═════ Brano scelto

Fulcr0
Sab
13
Lug
2019
Fulcr0
Gli incisivi urtano il labbro inferiore, in un sospiro di vento la effe appare nell'aria, l'ugola cambia il suo assetto, modificando il flusso della colonna d"aria spinta dai polmoni ed una u si imprime nello spazio davanti la bocca, subito dopo la punta della lingua accarezza un palato liquido ed una elle segue le prime due, improvvisamente la lingua percossa da un onda tellurica si appoggia ancora al palato ma nella parte posteriore, occlude per un attimo la via di uscita della bocca, l''aria compressa trova un varco sibilando e caricando furiosa la spianata che si trova davanti, una c sembra nascere ma scivolando lesta sulla lingua fa vibrare la sua punta finché essa si tramuta in erre, la bocca forma un tondo e la c e la erre che rotolano sulla spianata di papille cambiano ancora una volta trasformandosi in o.

══════════

» **I tuoi compiti**
**1.** Stabilisci se ciascuna affermazione concorda con il brano sull'articolazione delle lettere. Rispondi sì o no e cita tra virgolette le parole del testo che lo dimostrano: (a) la effe compare quando gli incisivi urtano il labbro inferiore; (b) la elle nasce quando la lingua si appoggia al palato nella parte posteriore; (c) alla fine la bocca forma un tondo e il suono si trasforma in u.
**2.** Riporta tutte le lettere nominate nel brano sull'articolazione delle lettere, nell'ordine in cui compaiono per la prima volta.
**3.** Prolunga il brano sull'articolazione delle lettere, riprendendolo subito dopo la sua ultima frase.
Le righe di dati hanno un'origine diversa da quella del brano.

═════ Dati da esaminare

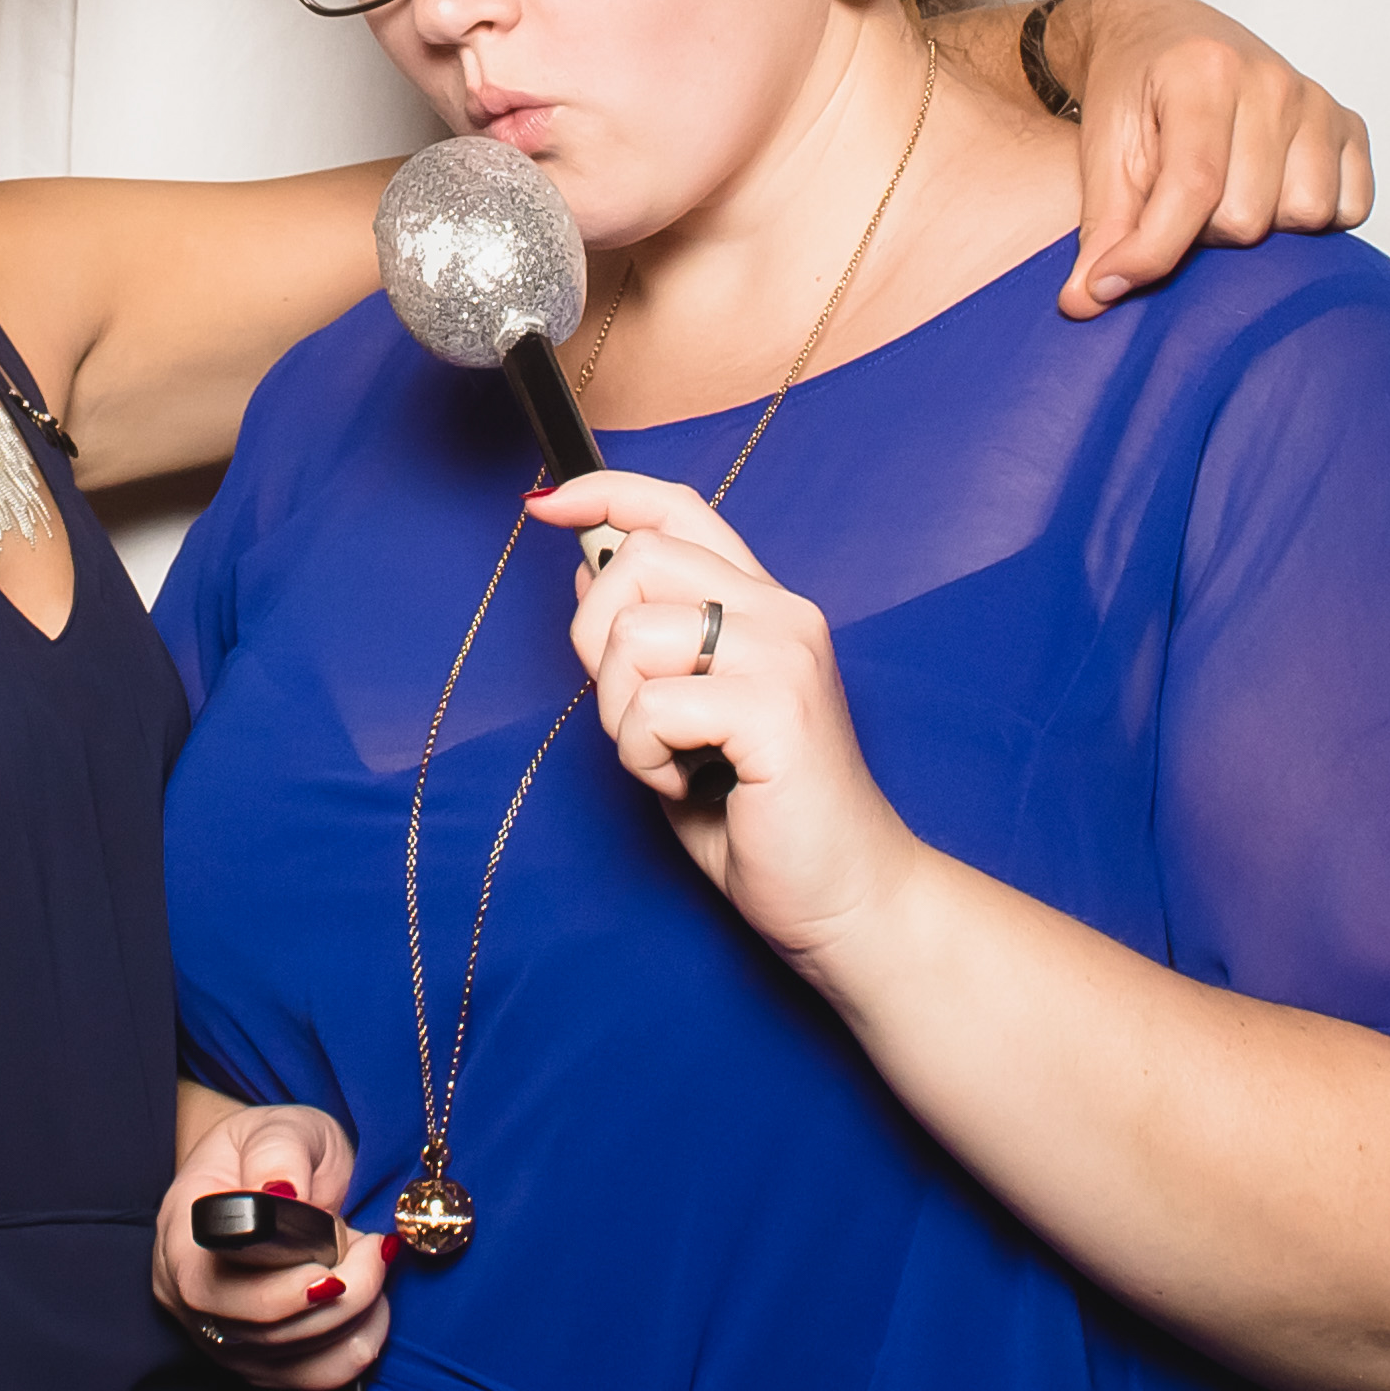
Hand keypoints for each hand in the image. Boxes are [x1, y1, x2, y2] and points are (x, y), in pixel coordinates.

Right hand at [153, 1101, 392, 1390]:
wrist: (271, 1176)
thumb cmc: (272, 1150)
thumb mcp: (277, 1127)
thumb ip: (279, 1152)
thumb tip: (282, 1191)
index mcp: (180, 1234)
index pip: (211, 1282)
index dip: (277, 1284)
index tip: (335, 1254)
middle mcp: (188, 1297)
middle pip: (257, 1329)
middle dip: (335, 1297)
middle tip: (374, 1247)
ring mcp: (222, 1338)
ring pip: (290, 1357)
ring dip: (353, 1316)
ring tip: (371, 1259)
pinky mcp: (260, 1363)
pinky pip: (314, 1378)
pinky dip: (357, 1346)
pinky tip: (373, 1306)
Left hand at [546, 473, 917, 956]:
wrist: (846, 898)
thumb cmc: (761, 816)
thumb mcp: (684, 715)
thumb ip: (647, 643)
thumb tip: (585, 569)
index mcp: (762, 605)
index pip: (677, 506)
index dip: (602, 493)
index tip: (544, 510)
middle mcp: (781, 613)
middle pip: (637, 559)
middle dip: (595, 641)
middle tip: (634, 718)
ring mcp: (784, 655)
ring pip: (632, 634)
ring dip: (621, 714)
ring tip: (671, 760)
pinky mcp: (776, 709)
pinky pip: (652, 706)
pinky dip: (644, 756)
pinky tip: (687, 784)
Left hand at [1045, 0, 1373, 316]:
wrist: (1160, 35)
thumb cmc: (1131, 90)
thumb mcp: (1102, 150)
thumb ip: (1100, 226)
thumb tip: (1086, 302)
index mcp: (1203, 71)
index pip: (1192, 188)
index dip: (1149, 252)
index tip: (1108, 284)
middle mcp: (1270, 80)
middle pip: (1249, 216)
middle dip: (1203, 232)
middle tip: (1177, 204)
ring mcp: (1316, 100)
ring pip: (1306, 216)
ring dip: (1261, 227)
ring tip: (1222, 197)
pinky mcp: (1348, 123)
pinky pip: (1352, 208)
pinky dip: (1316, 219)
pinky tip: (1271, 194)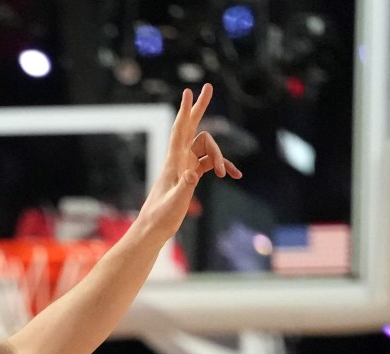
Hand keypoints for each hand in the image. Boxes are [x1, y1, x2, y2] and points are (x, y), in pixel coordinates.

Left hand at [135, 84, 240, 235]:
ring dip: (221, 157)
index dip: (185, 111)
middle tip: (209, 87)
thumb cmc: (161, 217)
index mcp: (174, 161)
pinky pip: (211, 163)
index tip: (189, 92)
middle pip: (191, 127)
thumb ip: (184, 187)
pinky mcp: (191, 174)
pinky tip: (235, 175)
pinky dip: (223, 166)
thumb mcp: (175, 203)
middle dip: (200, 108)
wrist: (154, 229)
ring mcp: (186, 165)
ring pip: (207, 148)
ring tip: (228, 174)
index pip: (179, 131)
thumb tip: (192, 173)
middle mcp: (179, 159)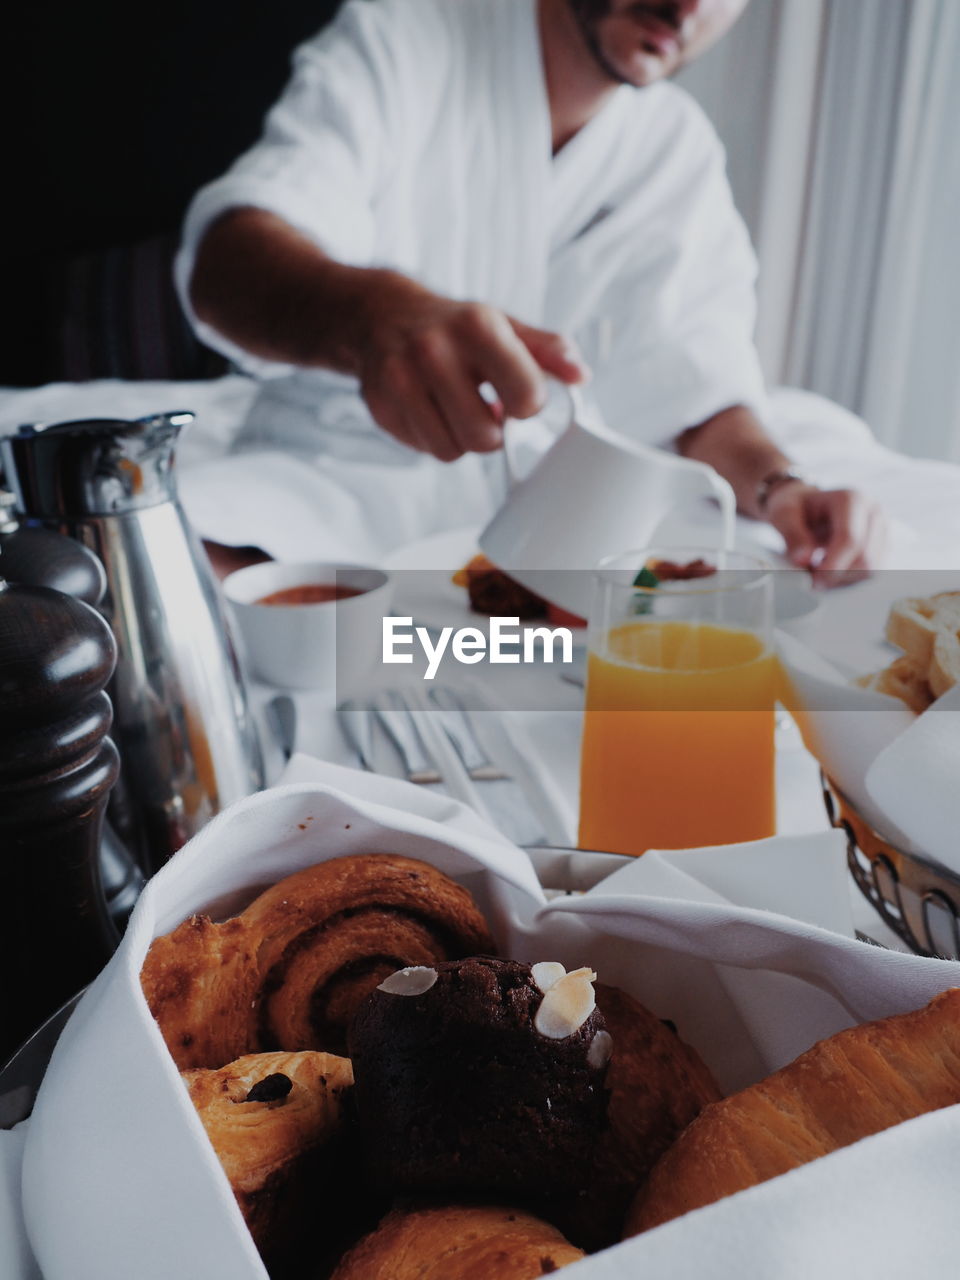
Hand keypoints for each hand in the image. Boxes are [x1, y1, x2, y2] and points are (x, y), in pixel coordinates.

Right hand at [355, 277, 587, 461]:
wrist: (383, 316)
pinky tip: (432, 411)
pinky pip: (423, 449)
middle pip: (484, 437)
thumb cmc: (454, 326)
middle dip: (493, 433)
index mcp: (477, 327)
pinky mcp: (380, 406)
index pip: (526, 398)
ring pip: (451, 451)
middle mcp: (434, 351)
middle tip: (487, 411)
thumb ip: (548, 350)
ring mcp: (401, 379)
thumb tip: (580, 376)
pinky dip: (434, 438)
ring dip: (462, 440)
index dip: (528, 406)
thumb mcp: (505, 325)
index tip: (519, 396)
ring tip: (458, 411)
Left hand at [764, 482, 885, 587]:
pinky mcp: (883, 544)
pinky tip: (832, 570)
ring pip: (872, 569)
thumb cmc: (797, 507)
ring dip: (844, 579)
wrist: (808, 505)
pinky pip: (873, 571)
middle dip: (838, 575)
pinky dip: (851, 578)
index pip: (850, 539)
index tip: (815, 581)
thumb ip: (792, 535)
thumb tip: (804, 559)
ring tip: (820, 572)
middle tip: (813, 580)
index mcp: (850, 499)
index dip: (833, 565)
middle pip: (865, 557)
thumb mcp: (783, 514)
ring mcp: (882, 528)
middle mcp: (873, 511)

══════════

» **Soluzioni per numero**
**1.**
(a) Sì: «Gli incisivi urtano il labbro inferiore, in un sospiro di vento la effe appare nell'aria».
(b) No: «la punta della lingua accarezza un palato liquido ed una elle segue le prime due».
(c) No: «la bocca forma un tondo e la c e la erre che rotolano sulla spianata di papille cambiano ancora una volta trasformandosi in o».

**2.** effe, u, elle, c, erre, o

**3.**
Fulcr0
Ma scritto con lo zero finale invece che con la o, per eviscerare il significato dalla parola, perché è il suono che mi interessa non la sua valenza semantica, perché in quel suono io nasco vivo mi alimento, nell'effimero tempo di 2 secondi il mio ciclo vitale si conclude .
Strano che in un mondo di lettere e punteggiatura come questo forum, io usi un suono per identificarmi, ma questa è la mia natura.